Ils veulent graver dans le marbre un
rattachement territorial à l’Ukraine qui
n'a ni justification historique, ni
légitimité démocratique. C'est leur ami
Mikhaïl Gorbatchev, pourtant, qui s'est
chargé de leur rappeler combien il était
cocasse de voir des puissances férues de
démocratie condamner de la sorte la
réparation d'une faute commise, il y a
soixante ans, par le pouvoir soviétique.
Le
caractère factice du rattachement opéré
en 1954 est la cause lointaine de la
crise actuelle. Mais c'est la politique
stupidement russophobe des nationalistes
ukrainiens qui en est la cause
immédiate. En abolissant la loi qui
faisait du russe une deuxième langue
officielle, les irresponsables qui ont
pris le pouvoir à Kiev en 2014 ont
humilié la population russophone, la
poussant dans les bras de Moscou.

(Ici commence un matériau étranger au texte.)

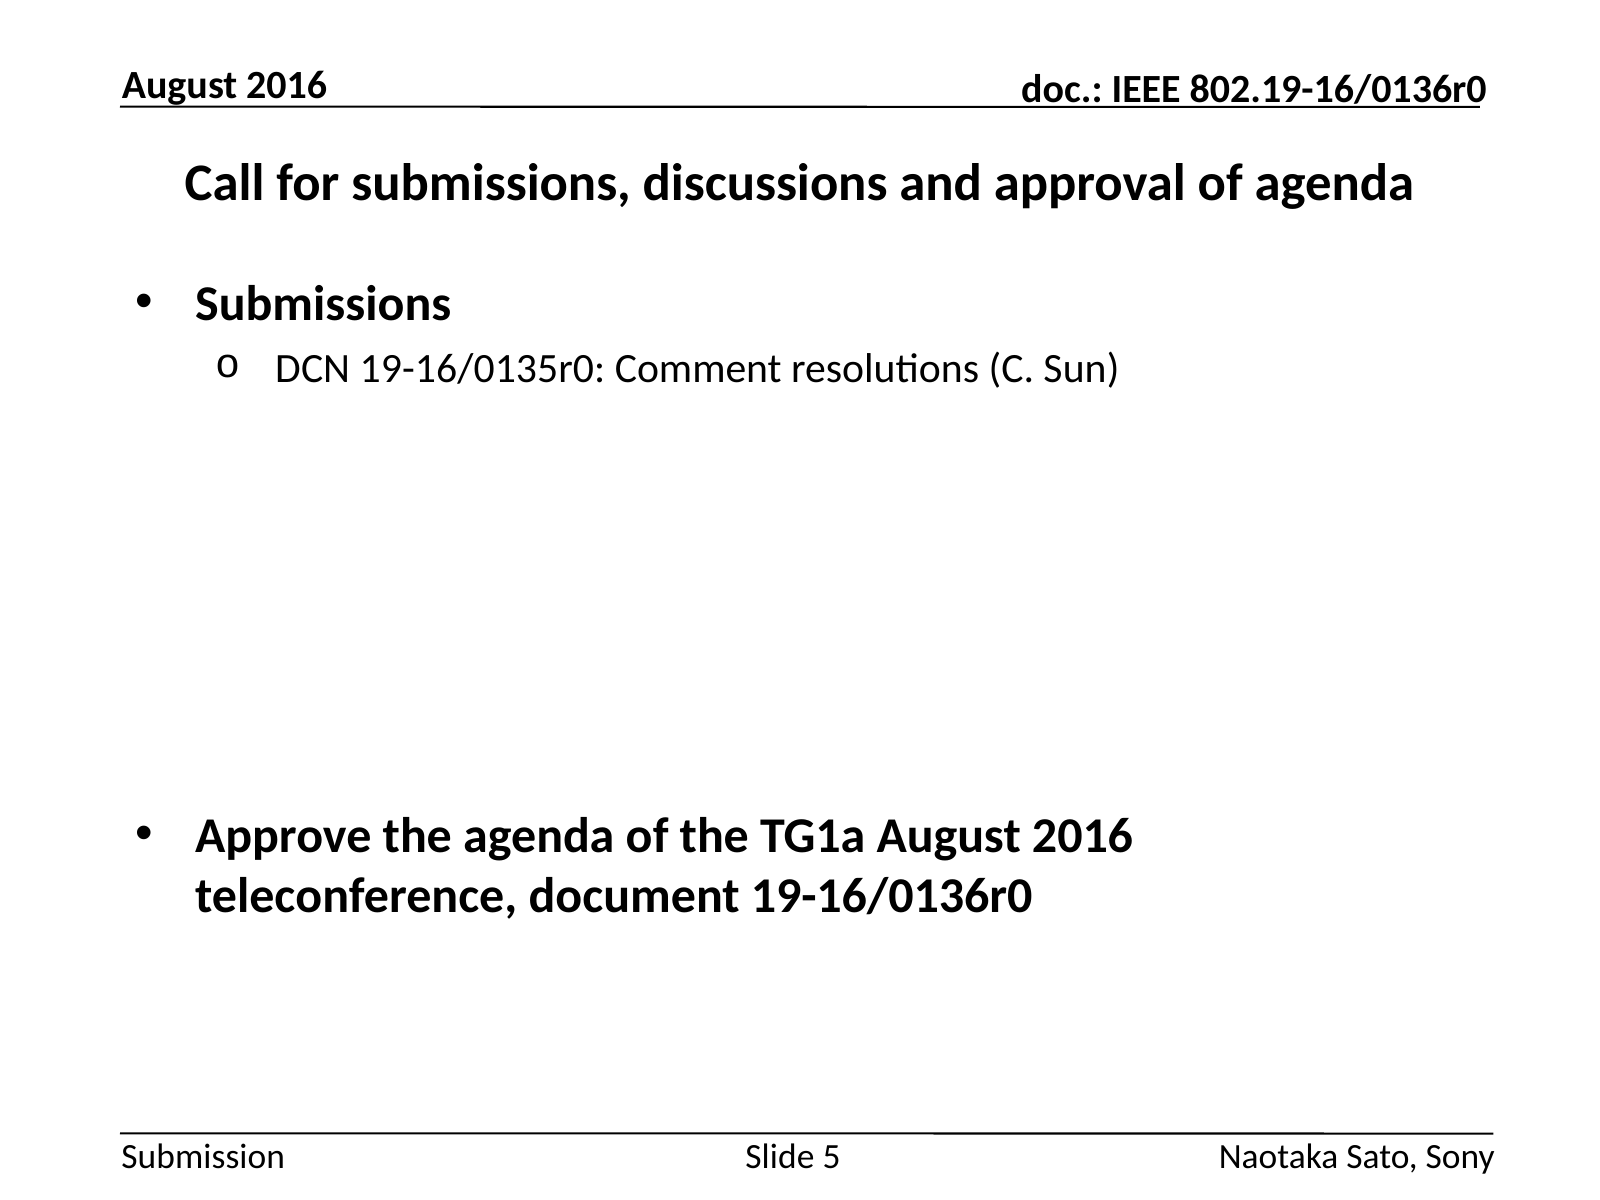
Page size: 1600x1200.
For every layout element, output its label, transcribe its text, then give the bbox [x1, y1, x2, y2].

slide_number Slide 5 [733, 1132, 854, 1197]
title Call for submissions, discussions and approval of agenda [119, 119, 1480, 238]
footer Naotaka Sato, Sony [937, 1132, 1495, 1174]
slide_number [121, 58, 451, 107]
list Submissions DCN 19-16/0135r0: Comment resolutions (C. Sun) Approve the agenda of the TG1a August 2016 teleconference, document 19-16/0136r0 [119, 262, 1480, 1126]
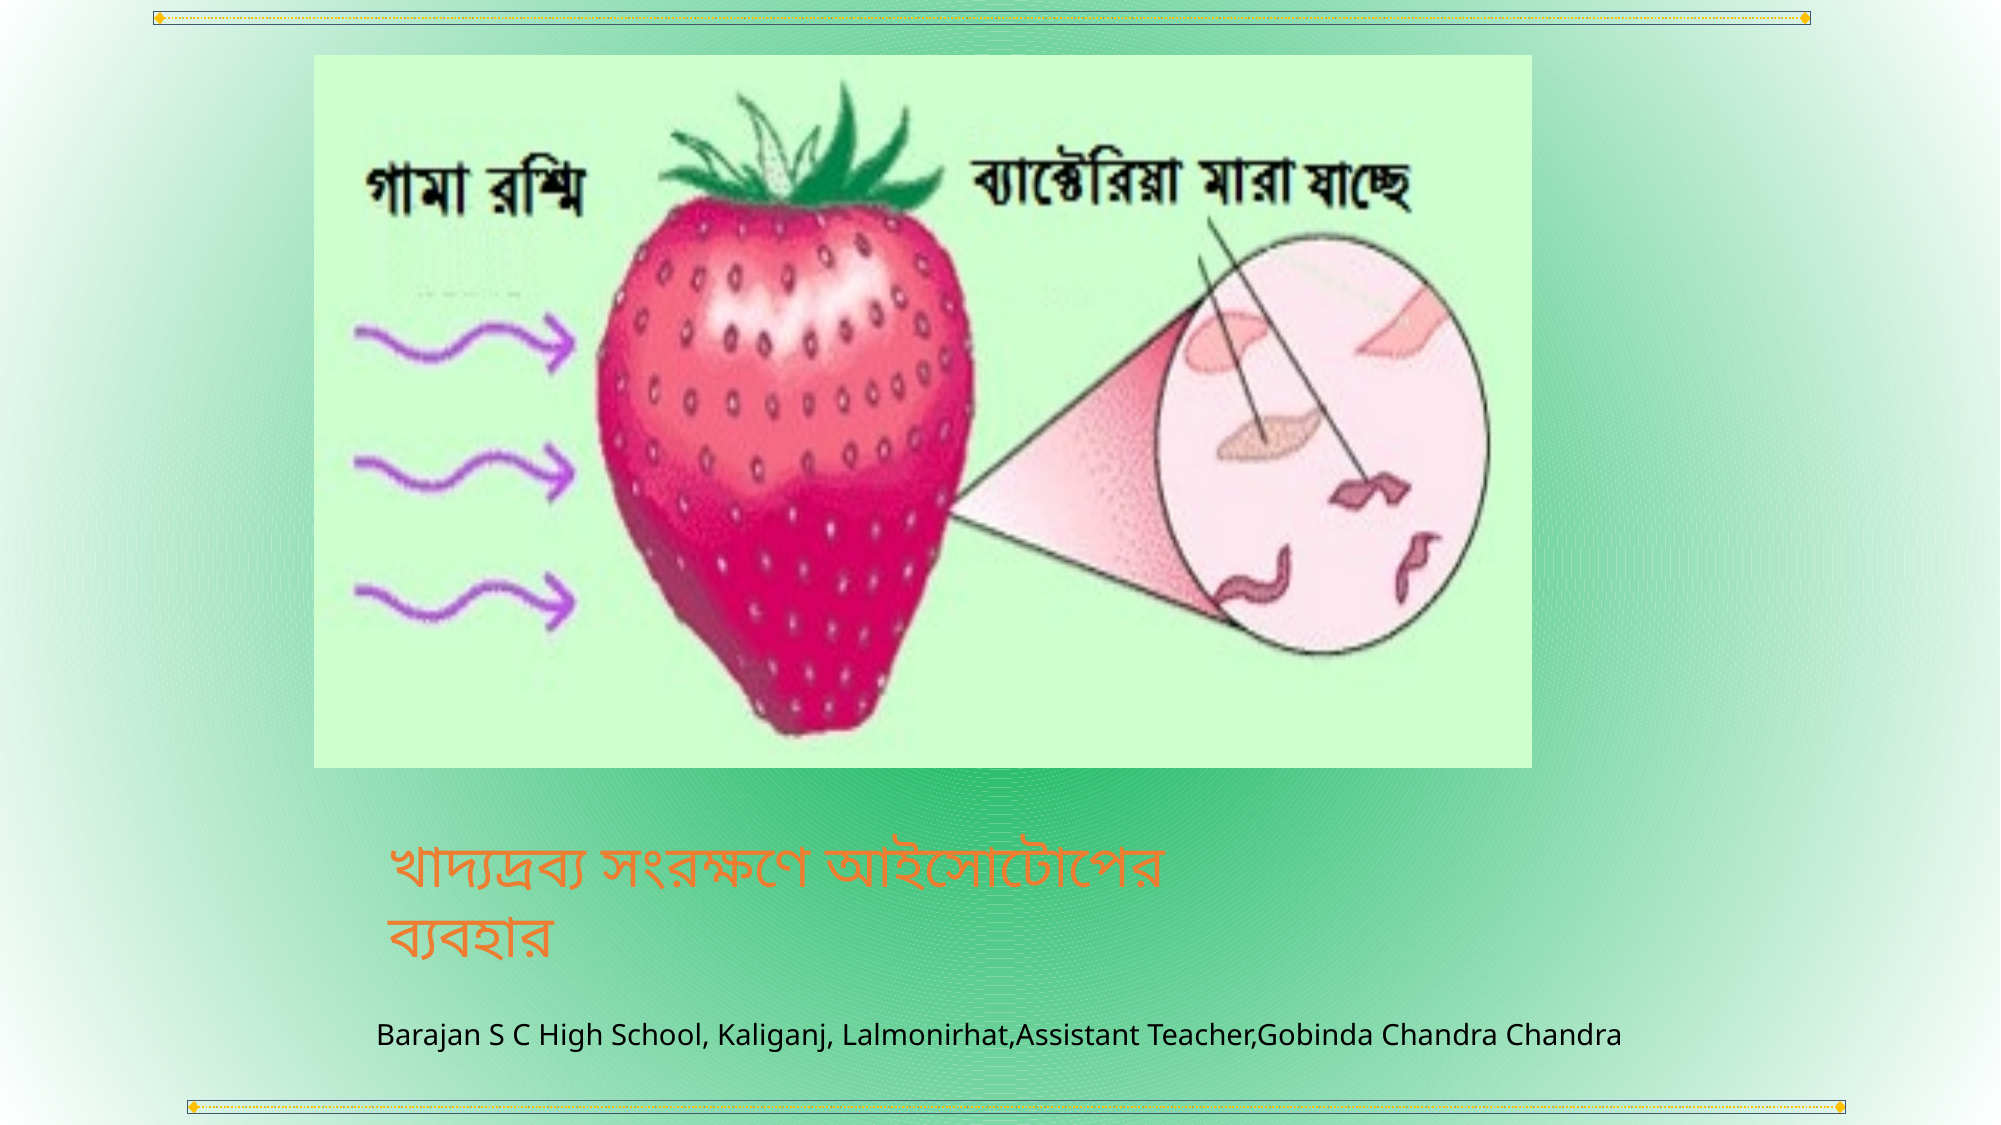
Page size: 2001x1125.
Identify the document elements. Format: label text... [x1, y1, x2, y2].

Par
sectarisme, ils se sont chargés
eux-mêmes de clôturer la période
historique ouverte par le geste de
Khrouchtchev en précipitant le retour de
la Crimée dans le giron russe. Vladimir
Poutine n'a eu qu'à cueillir le fruit de
cette crise délibérément provoquée par
les ultras de Kiev, encouragés par les
néo-cons de Washington.
Le
Kremlin est sorti doublement vainqueur
de cette crise. Il a accueilli dans un
climat d'effusion patriotique le retour
à la Mère-Patrie de ses enfants de
Crimée. Plus prosaïquement, il a obtenu
la sécurisation de la base navale de
Sébastopol sur laquelle l'atlantisme
revendiqué de Kiev faisait peser une
menace stratégique. Désormais, les jeux
sont faits. L'administration américaine
peut hausser le ton et les nationalistes
ukrainiens multiplier les provocations,
Moscou ne reculera pas d'un pouce. Avec
la rébellion du Donbass, la Crimée
constitue le principal foyer de la crise
ukrainienne. Elle fournit à l'Occident
vassalisé par Washington le prétexte
d'une nouvelle guerre froide. Mais la
Crimée est russe et elle le restera. De
1853 à 1856, les puissances occidentales
y ont affronté l'Empire des Tsars. Cette
guerre est finie, et il n'y en aura pas
d'autre.
(Texte
paru dans “Afrique-Asie”, mars 2017).